_WHAT THE TASK ASKS:_ Leave every picture out, then reproduce the rest of the listing exactly.

_RAW DATA:_
--------

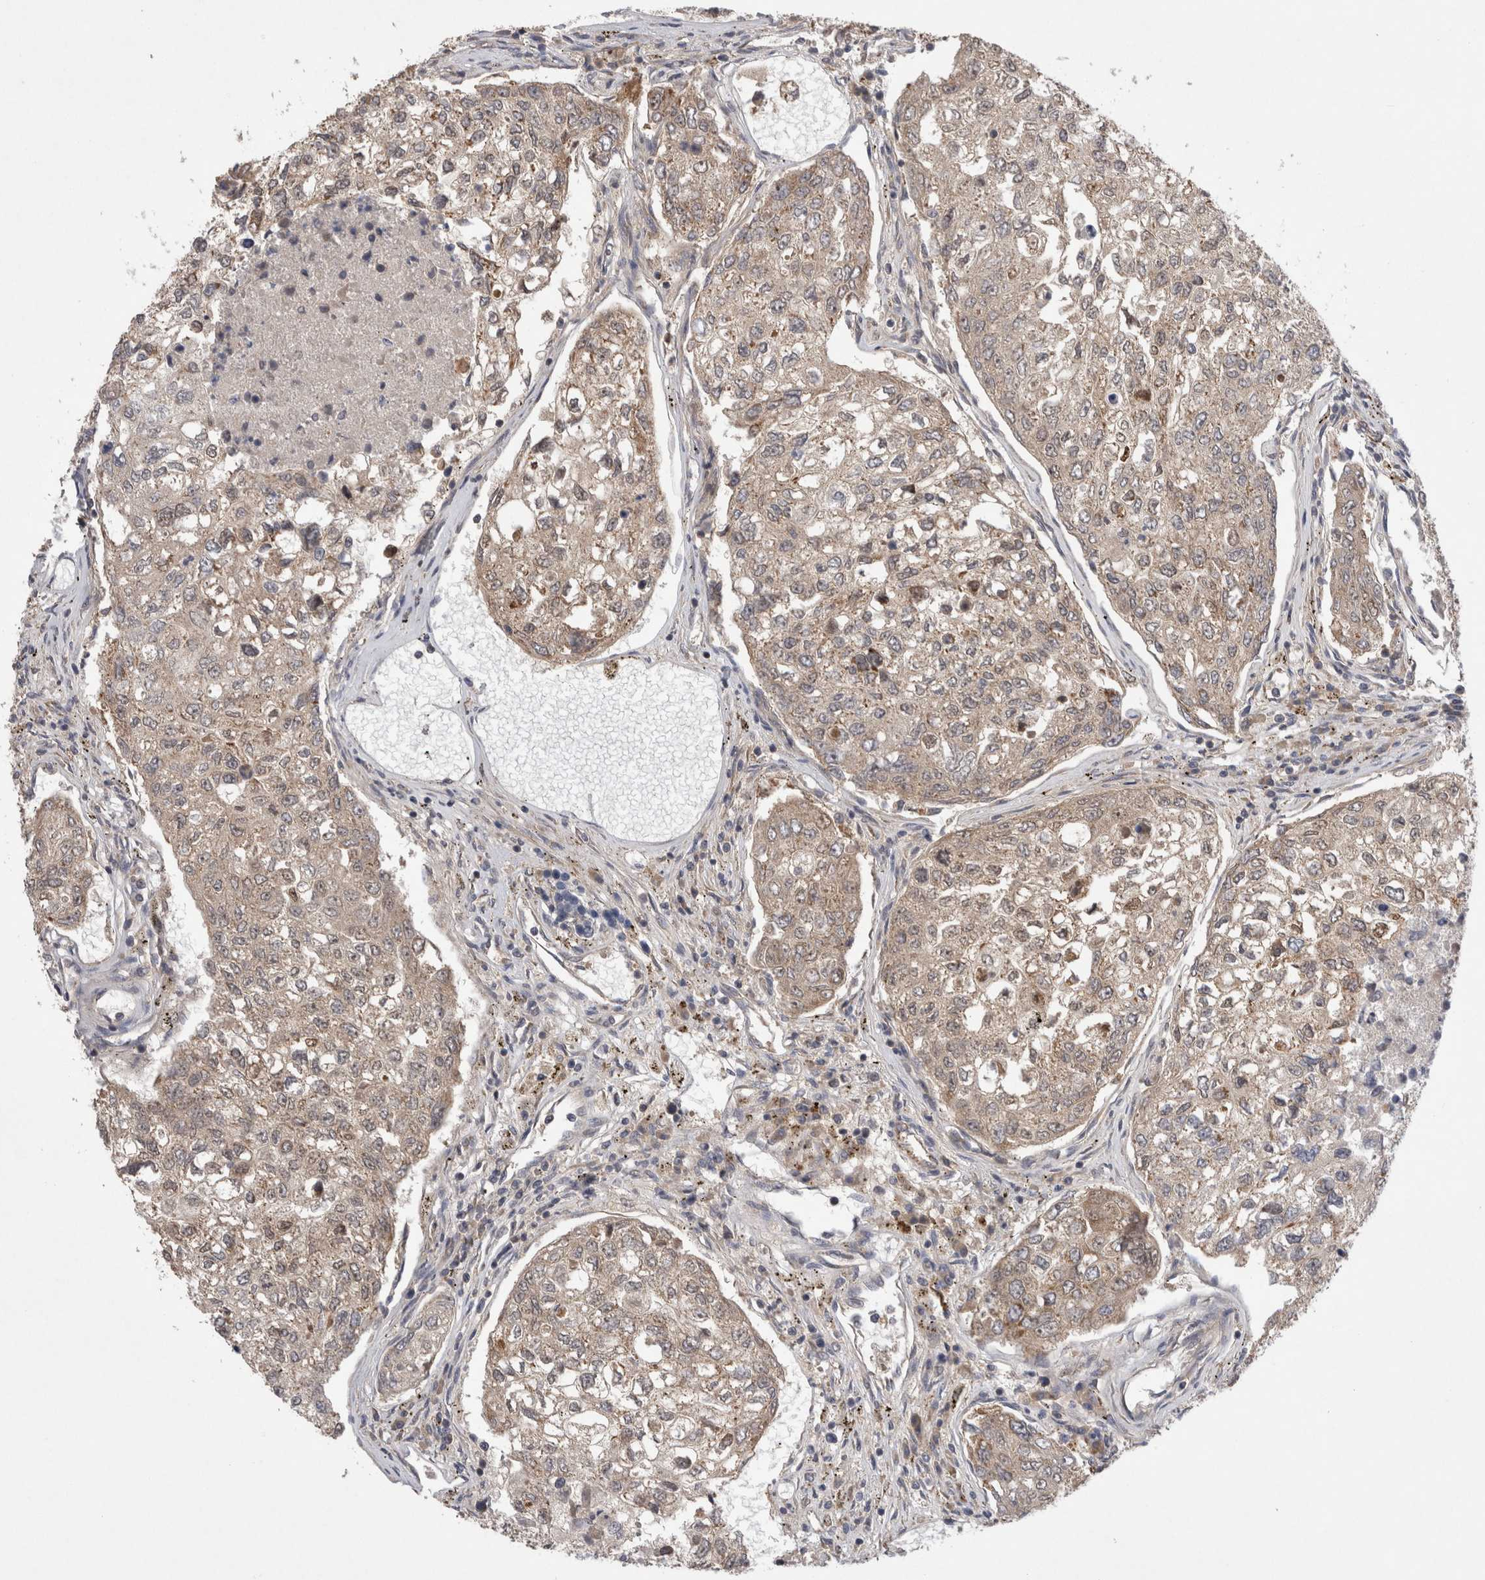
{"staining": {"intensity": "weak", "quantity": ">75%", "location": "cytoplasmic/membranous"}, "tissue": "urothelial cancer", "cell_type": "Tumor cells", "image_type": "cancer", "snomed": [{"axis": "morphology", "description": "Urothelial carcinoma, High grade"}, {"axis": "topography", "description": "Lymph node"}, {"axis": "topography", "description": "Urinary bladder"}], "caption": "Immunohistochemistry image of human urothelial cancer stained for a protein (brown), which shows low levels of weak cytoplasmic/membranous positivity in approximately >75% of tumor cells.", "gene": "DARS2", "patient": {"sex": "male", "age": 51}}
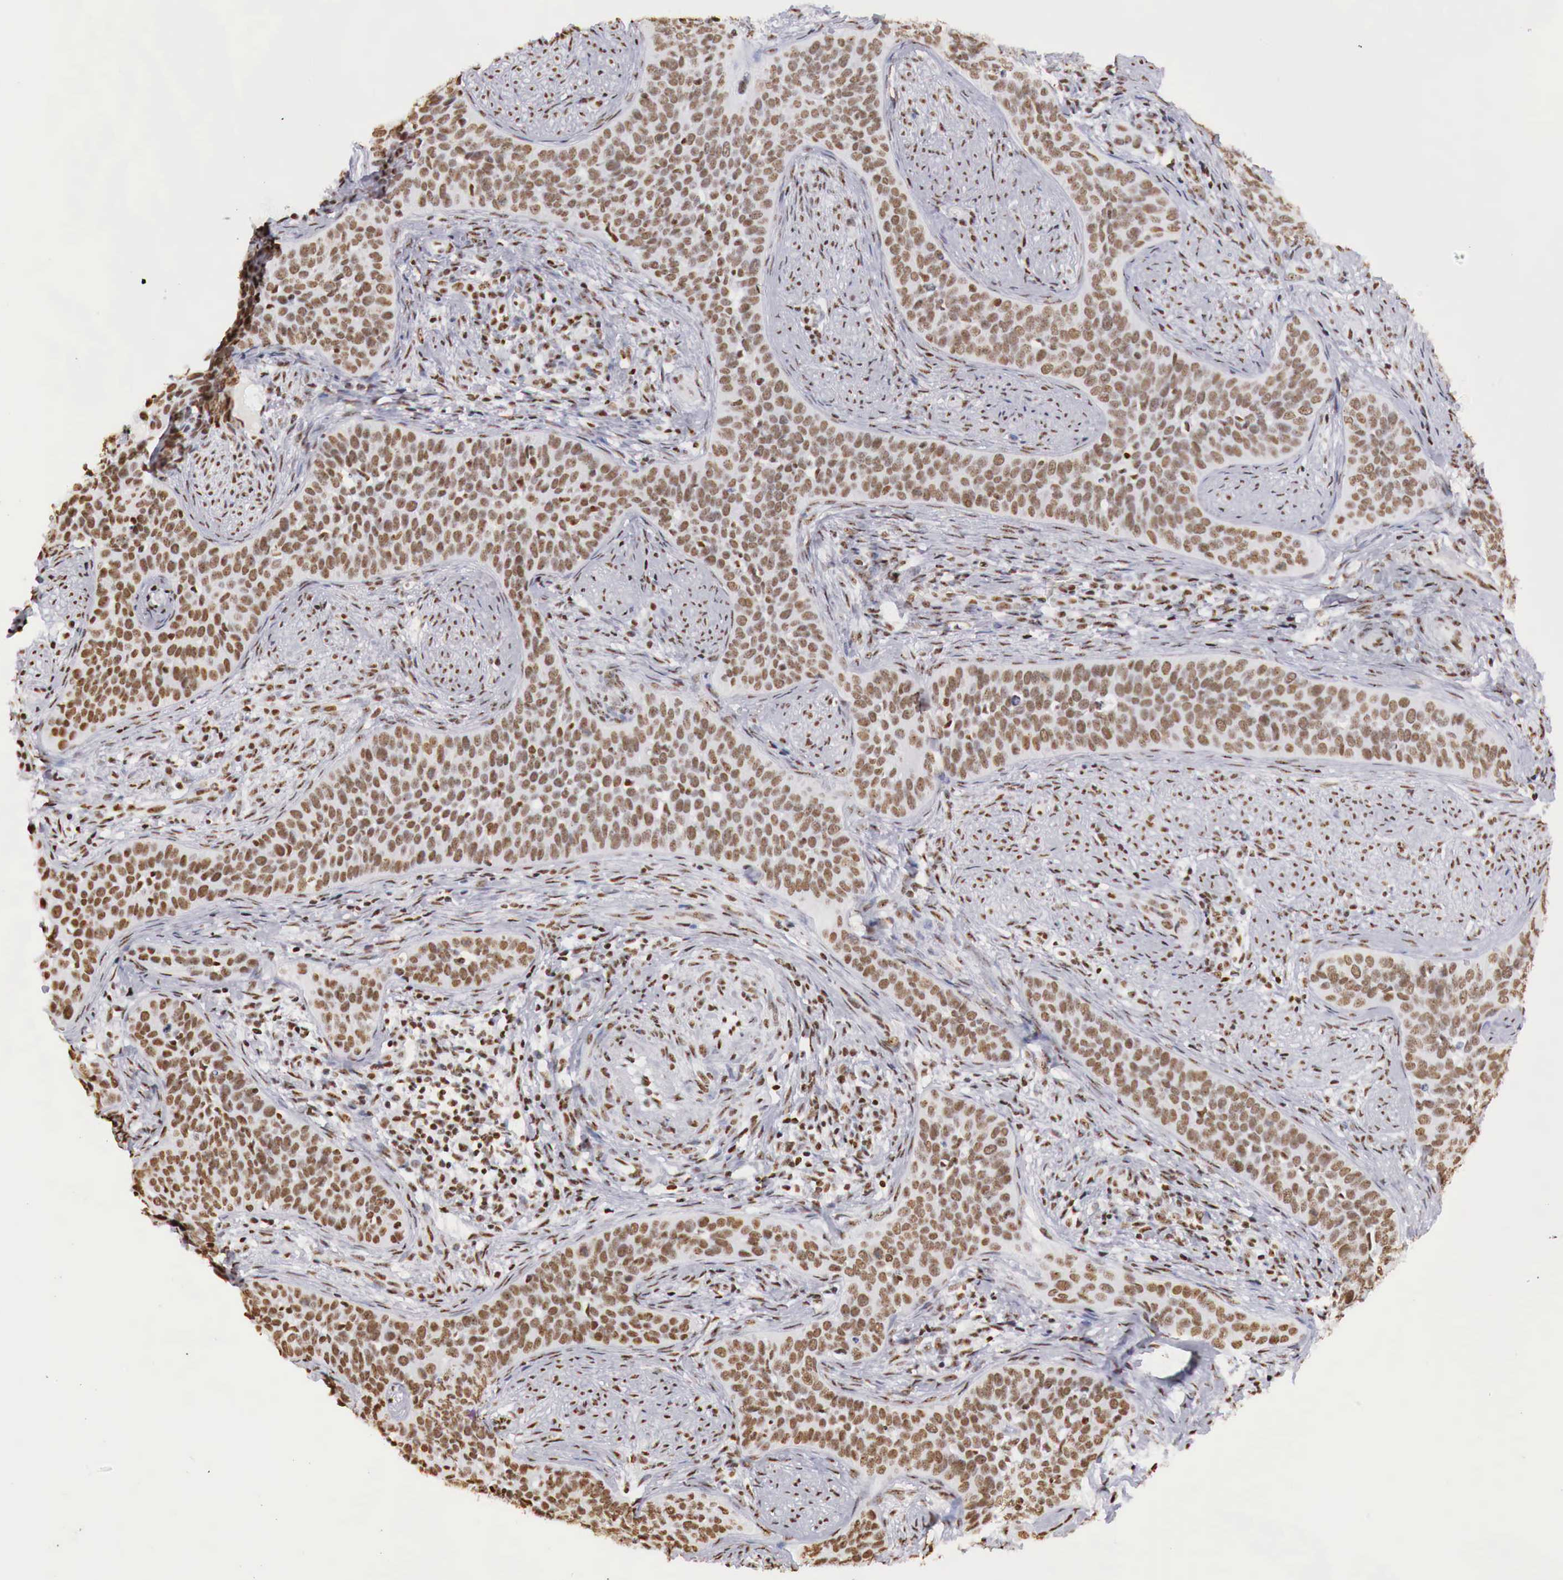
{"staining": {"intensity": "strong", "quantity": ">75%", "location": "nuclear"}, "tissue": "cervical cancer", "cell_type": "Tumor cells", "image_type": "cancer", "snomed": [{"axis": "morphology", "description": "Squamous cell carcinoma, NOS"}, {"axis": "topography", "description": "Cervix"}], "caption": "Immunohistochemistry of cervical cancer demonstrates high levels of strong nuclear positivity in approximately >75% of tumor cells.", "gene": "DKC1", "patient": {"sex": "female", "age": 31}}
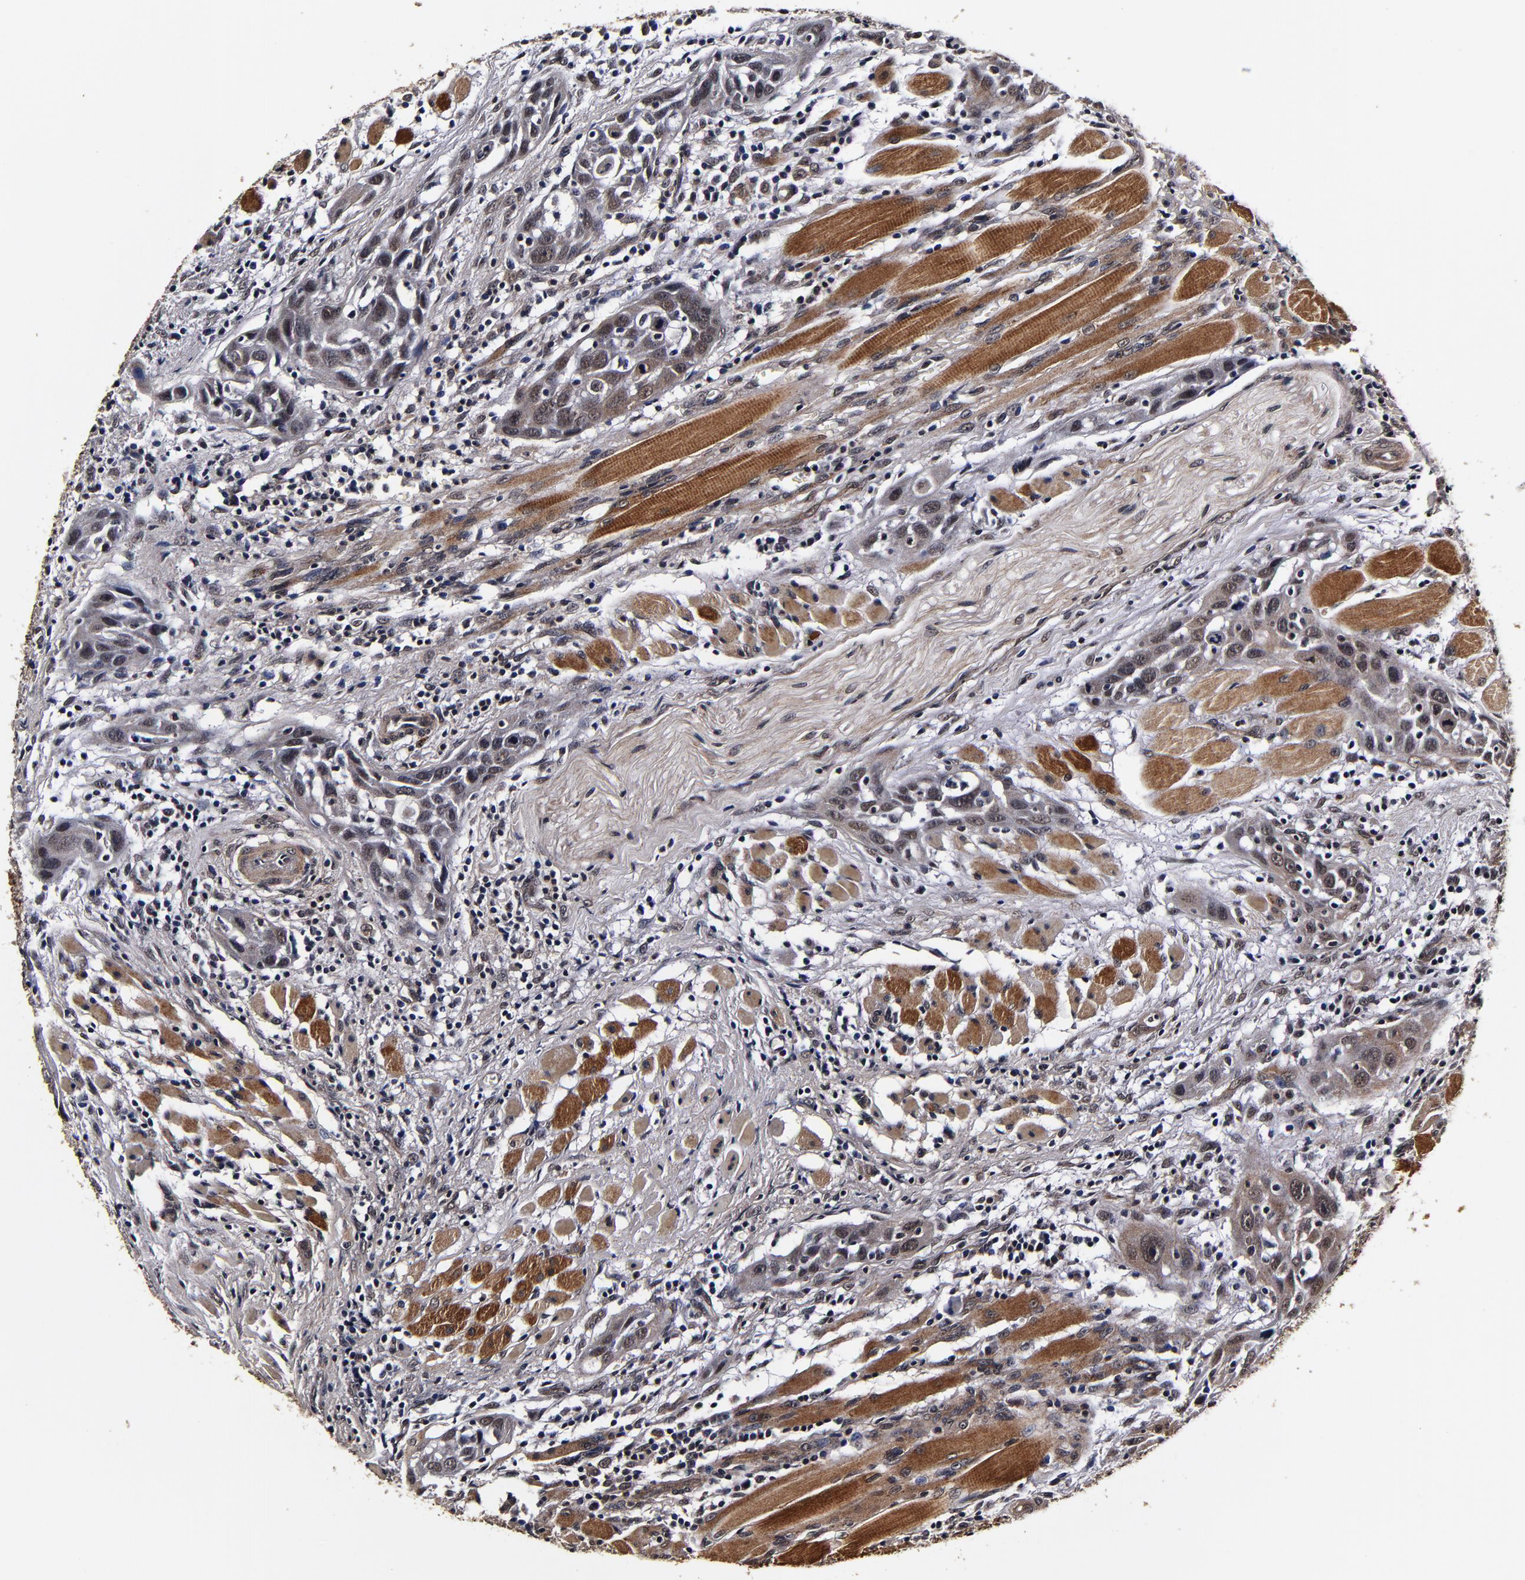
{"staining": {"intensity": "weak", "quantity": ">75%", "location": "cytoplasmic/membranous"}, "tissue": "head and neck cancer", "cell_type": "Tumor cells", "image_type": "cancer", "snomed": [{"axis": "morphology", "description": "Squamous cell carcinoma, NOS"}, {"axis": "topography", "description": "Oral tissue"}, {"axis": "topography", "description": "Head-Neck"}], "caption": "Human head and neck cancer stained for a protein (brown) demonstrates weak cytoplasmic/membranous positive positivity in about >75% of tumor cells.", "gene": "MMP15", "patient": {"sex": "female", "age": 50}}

--------

_SOLUTION BELOW:_
{"staining": {"intensity": "weak", "quantity": ">75%", "location": "cytoplasmic/membranous"}, "tissue": "urothelial cancer", "cell_type": "Tumor cells", "image_type": "cancer", "snomed": [{"axis": "morphology", "description": "Urothelial carcinoma, High grade"}, {"axis": "topography", "description": "Lymph node"}, {"axis": "topography", "description": "Urinary bladder"}], "caption": "Immunohistochemistry image of human urothelial cancer stained for a protein (brown), which shows low levels of weak cytoplasmic/membranous positivity in approximately >75% of tumor cells.", "gene": "DARS2", "patient": {"sex": "male", "age": 51}}
{"staining": {"intensity": "strong", "quantity": ">75%", "location": "nuclear"}, "tissue": "cervical cancer", "cell_type": "Tumor cells", "image_type": "cancer", "snomed": [{"axis": "morphology", "description": "Squamous cell carcinoma, NOS"}, {"axis": "topography", "description": "Cervix"}], "caption": "Immunohistochemistry of cervical cancer demonstrates high levels of strong nuclear positivity in approximately >75% of tumor cells.", "gene": "DKC1", "patient": {"sex": "female", "age": 31}}
{"staining": {"intensity": "weak", "quantity": ">75%", "location": "cytoplasmic/membranous"}, "tissue": "head and neck cancer", "cell_type": "Tumor cells", "image_type": "cancer", "snomed": [{"axis": "morphology", "description": "Squamous cell carcinoma, NOS"}, {"axis": "topography", "description": "Oral tissue"}, {"axis": "topography", "description": "Head-Neck"}], "caption": "Human head and neck cancer stained for a protein (brown) demonstrates weak cytoplasmic/membranous positive positivity in about >75% of tumor cells.", "gene": "MMP15", "patient": {"sex": "female", "age": 50}}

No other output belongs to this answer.